Ora, Lib é cética sobre Anna ser milagrosa. Deve haver uma explicação para tudo aquilo. Ela se preocupa com Anna. Também Lib tinha coisas tristes em seu passado. Podia ter empatia por aquela garota inocente que está enganando a todos, com a ajuda de alguém. Mas não vai deixá-la morrer.
Quando Lib proíbe que se aproximem da menina, inclusive a mãe e o pai, é hostilizada por todos. Mas ela resiste. Não vai desistir da menina. E vai decifrar esse enigma. Ou é mesmo um milagre, o que Lib duvida, ou vai ter que assistir à morte de Anna que começa a definhar.
O filme tem atuações maravilhosas de Florence Pugh como a enfermeira e de Kyla Lord Cassidy como a menina Anna. Elas são o maior trunfo do filme, dirigidas pelo chileno Sebastian Lelio que tem as atrizes sob o seu comando. Aliás ele é famoso pela direção de suas atrizes, fazendo com que brilhem. Ganhou um Oscar por “Uma Mulher Fantástica” com Daniela Vega, dirigiu o original e o remake americano de “Gloria Bell” com Julianne Moore e “Desobediência” com Rachel McAdams.

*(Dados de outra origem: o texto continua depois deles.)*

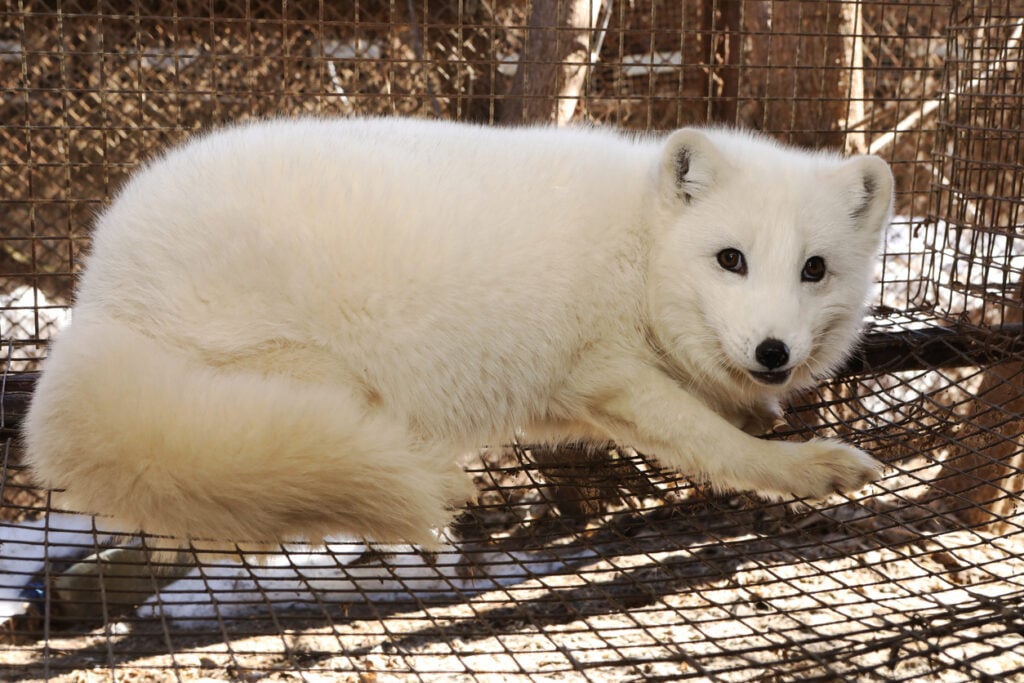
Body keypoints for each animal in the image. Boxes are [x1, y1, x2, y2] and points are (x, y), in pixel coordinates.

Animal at [23, 118, 894, 549]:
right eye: (730, 259)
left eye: (814, 269)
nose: (775, 353)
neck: (639, 245)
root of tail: (95, 297)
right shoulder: (604, 371)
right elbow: (711, 443)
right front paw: (799, 465)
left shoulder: (568, 393)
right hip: (309, 372)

A fotografia espetacular é de Ari Wegner com noites à luz de velas, lanternas e lareiras brilhando seu fogo nas paredes escuras e dias com campos escuros e urzes azuis em terra árida e dura.
É um filme que trata da fé e da razão. Os patriarcas escolhem a fé para imobilizar as mentes e a enfermeira, sozinha, só pensa em salvar a menina. Claramente, a morte de Anna era o objetivo buscado para atrair poder e fama para a cidadezinha esquecida.
“O Milagre” mostra as terríveis consequências que podem resultar do radicalismo religioso e da falta de empatia com o sofrimento humano.